-- start of Data --

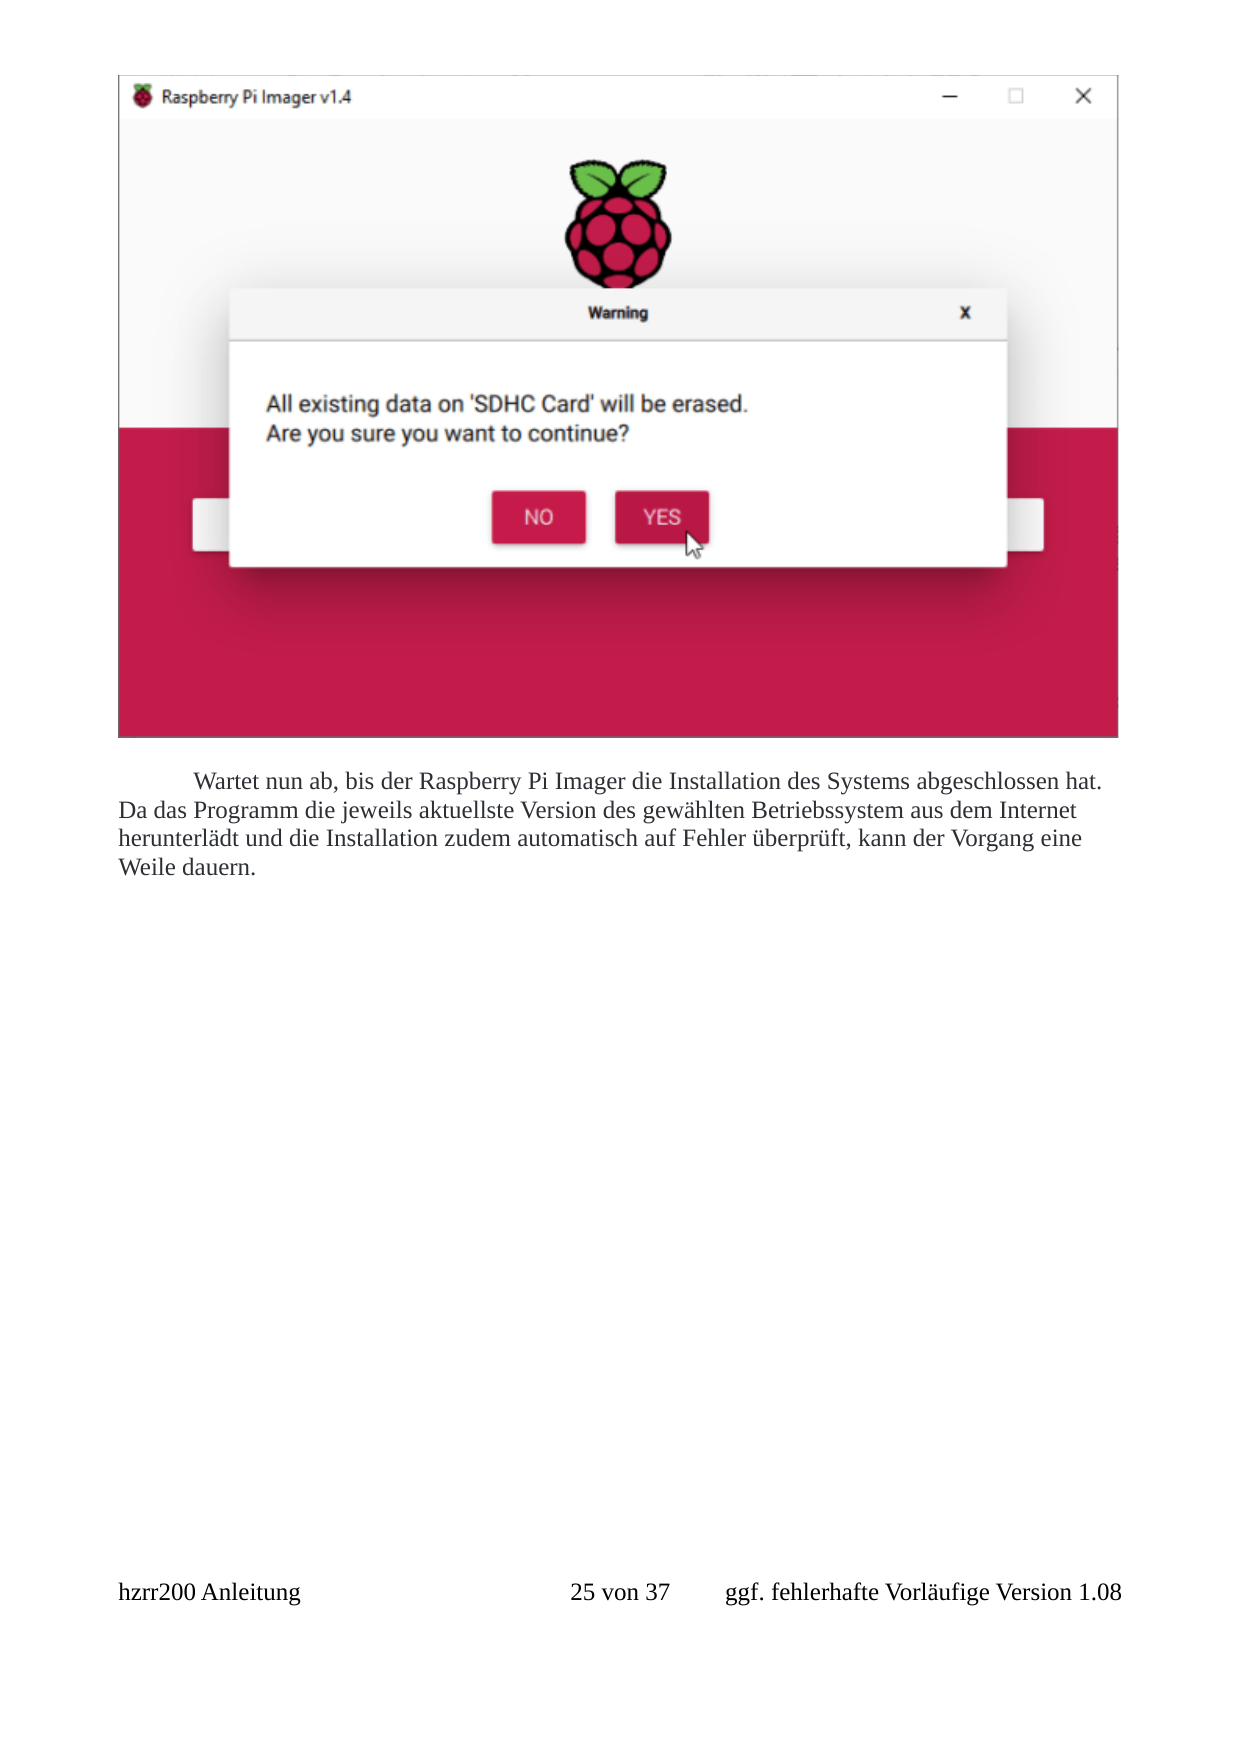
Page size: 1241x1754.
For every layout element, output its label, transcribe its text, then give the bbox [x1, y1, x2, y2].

text Wartet nun ab, bis der Raspberry Pi Imager die Installation des Systems abgeschlossen hat. Da das Programm die jeweils aktuellste Version des gewählten Betriebssystem aus dem Internet herunterlädt und die Installation zudem automatisch auf Fehler überprüft, kann der Vorgang eine Weile dauern. [118, 766, 1122, 881]
picture [118, 75, 1119, 738]
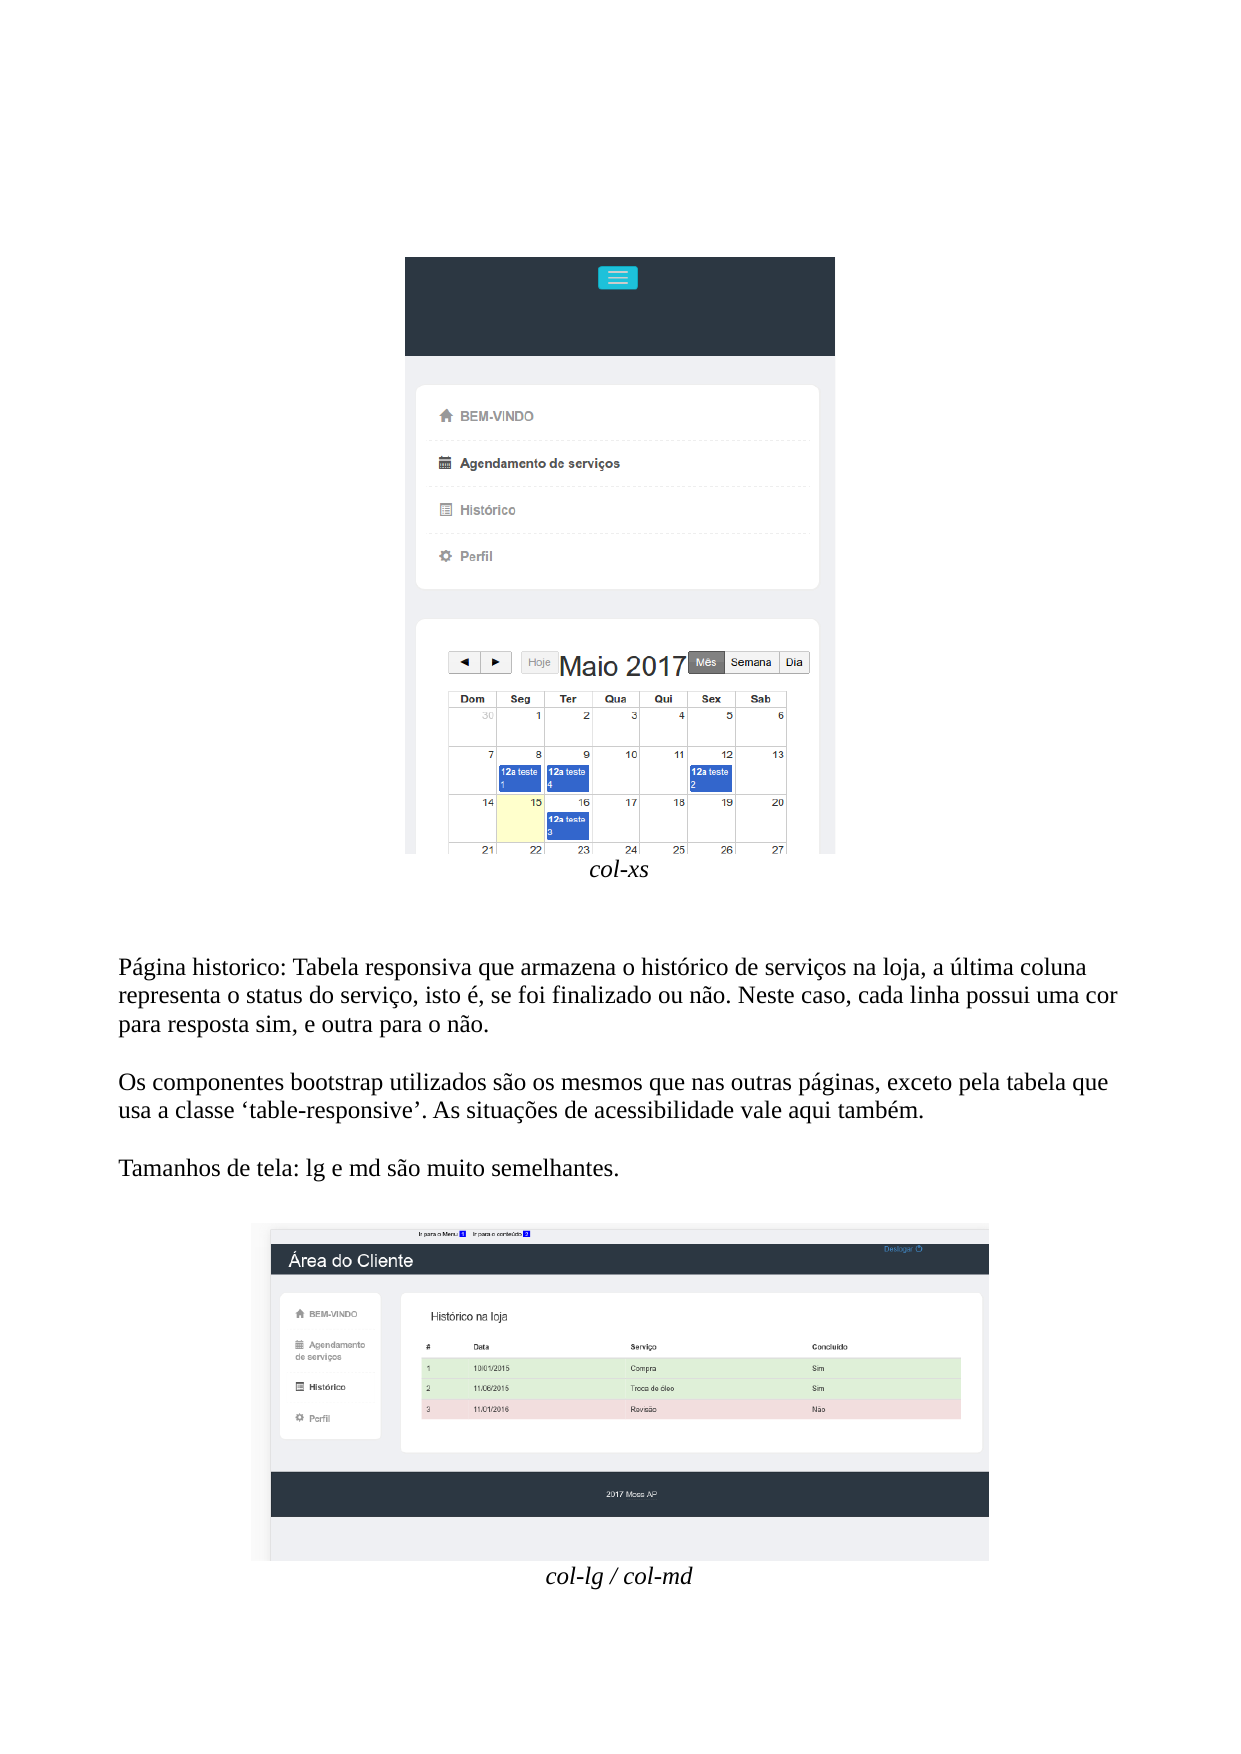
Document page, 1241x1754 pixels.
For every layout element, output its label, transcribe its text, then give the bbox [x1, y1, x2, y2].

picture [405, 257, 836, 854]
text Os componentes bootstrap utilizados são os mesmos que nas outras páginas, exceto pela tabela que usa a classe ‘table-responsive’. As situações de acessibilidade vale aqui também. [118, 1067, 1122, 1124]
text Página historico: Tabela responsiva que armazena o histórico de serviços na loja, a última coluna representa o status do serviço, isto é, se foi finalizado ou não. Neste caso, cada linha possui uma cor para resposta sim, e outra para o não. [118, 952, 1122, 1038]
text col-lg / col-md [251, 1561, 989, 1589]
picture [251, 1223, 989, 1561]
text Tamanhos de tela: lg e md são muito semelhantes. [118, 1153, 1122, 1182]
text col-xs [405, 854, 835, 882]
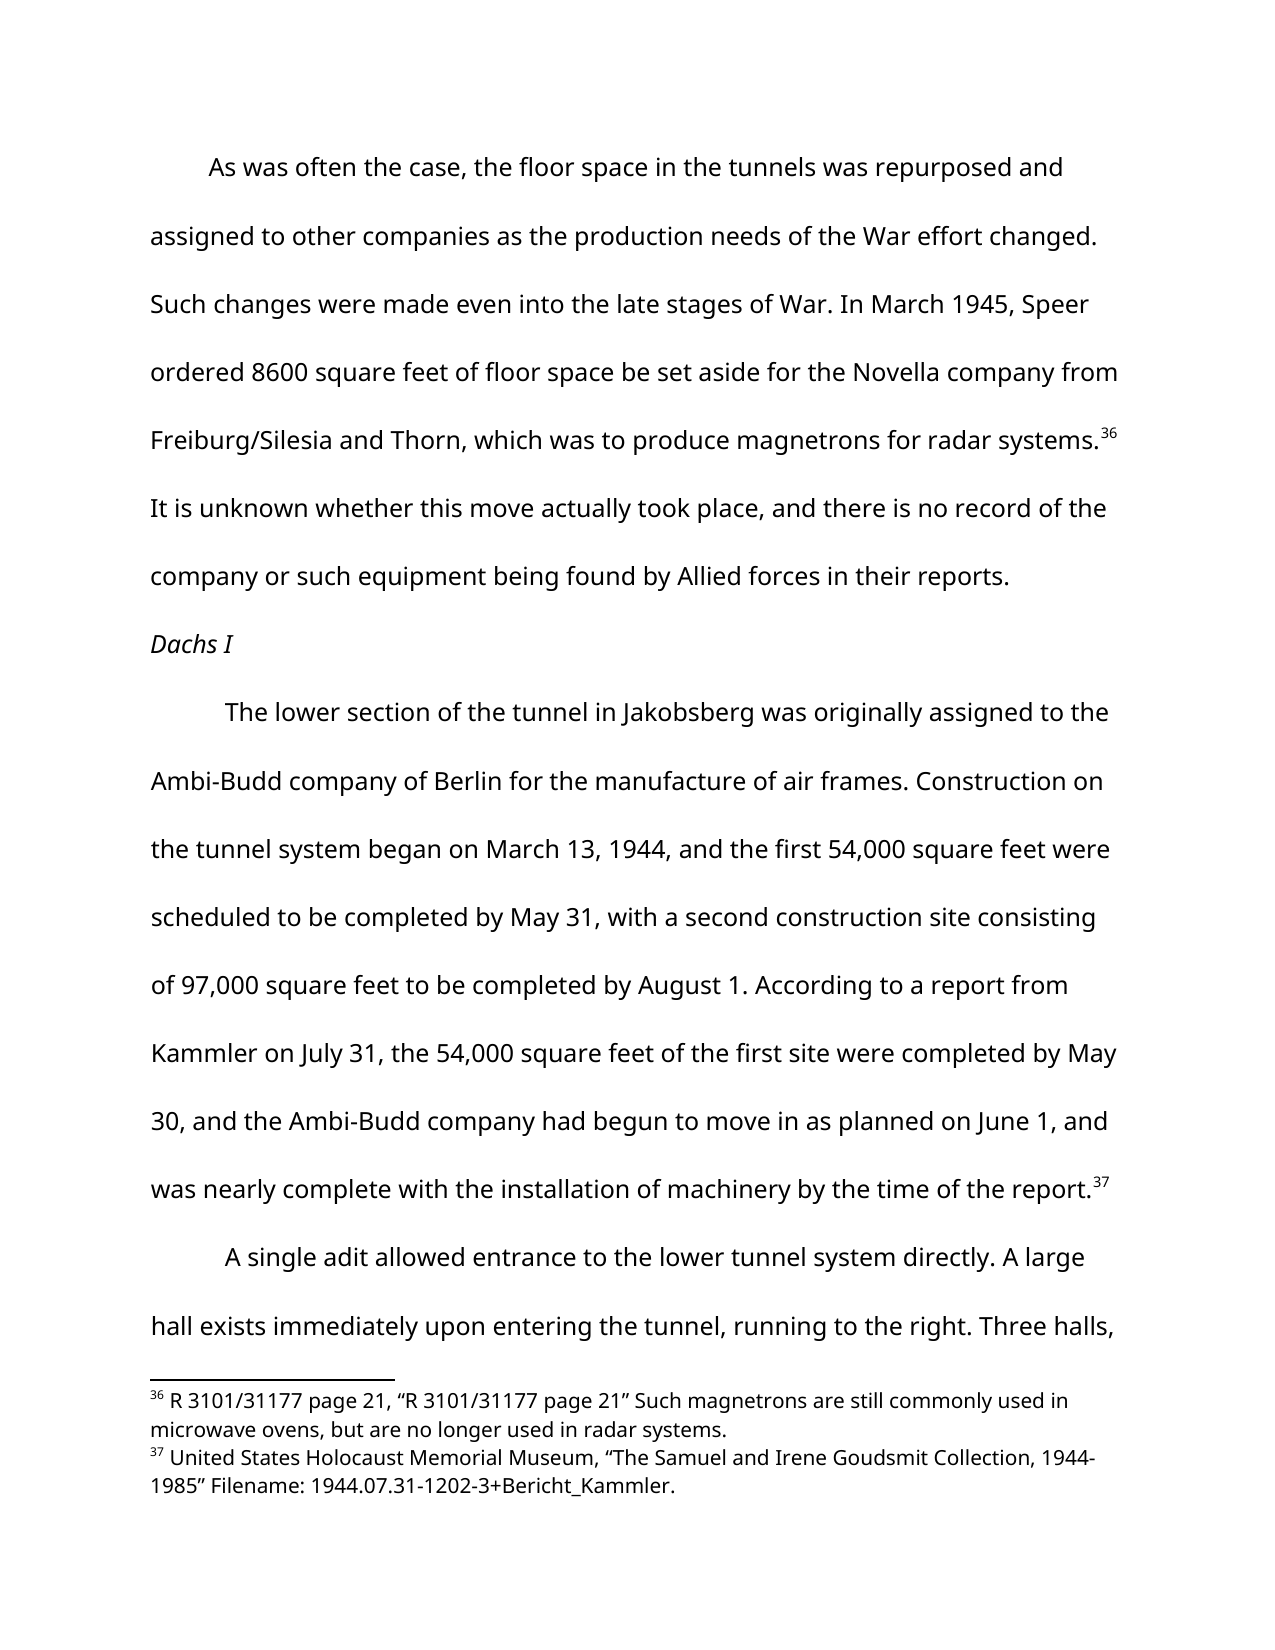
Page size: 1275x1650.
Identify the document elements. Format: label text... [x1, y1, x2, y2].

-- end of Data --

# [Instructions for the task]
Reproduce every line of the rows above verbatim, omitting the pictures.

# [Answer to the problem]
Page size: 1241x1754.
For every layout element, output its label, transcribe its text, then give the bbox [x1, y1, x2, y2].

text Wartet nun ab, bis der Raspberry Pi Imager die Installation des Systems abgeschlossen hat. Da das Programm die jeweils aktuellste Version des gewählten Betriebssystem aus dem Internet herunterlädt und die Installation zudem automatisch auf Fehler überprüft, kann der Vorgang eine Weile dauern. [118, 766, 1122, 881]
picture [118, 75, 1119, 738]
Document page, 1241x1754 pixels.
For every layout element, output its label, transcribe its text, then give the bbox [x1, y1, x2, y2].

picture [405, 257, 836, 854]
text Os componentes bootstrap utilizados são os mesmos que nas outras páginas, exceto pela tabela que usa a classe ‘table-responsive’. As situações de acessibilidade vale aqui também. [118, 1067, 1122, 1124]
text Página historico: Tabela responsiva que armazena o histórico de serviços na loja, a última coluna representa o status do serviço, isto é, se foi finalizado ou não. Neste caso, cada linha possui uma cor para resposta sim, e outra para o não. [118, 952, 1122, 1038]
text col-lg / col-md [251, 1561, 989, 1589]
picture [251, 1223, 989, 1561]
text Tamanhos de tela: lg e md são muito semelhantes. [118, 1153, 1122, 1182]
text col-xs [405, 854, 835, 882]
Page size: 1275x1650.
Identify the document elements. Format: label text... [x1, y1, x2, y2].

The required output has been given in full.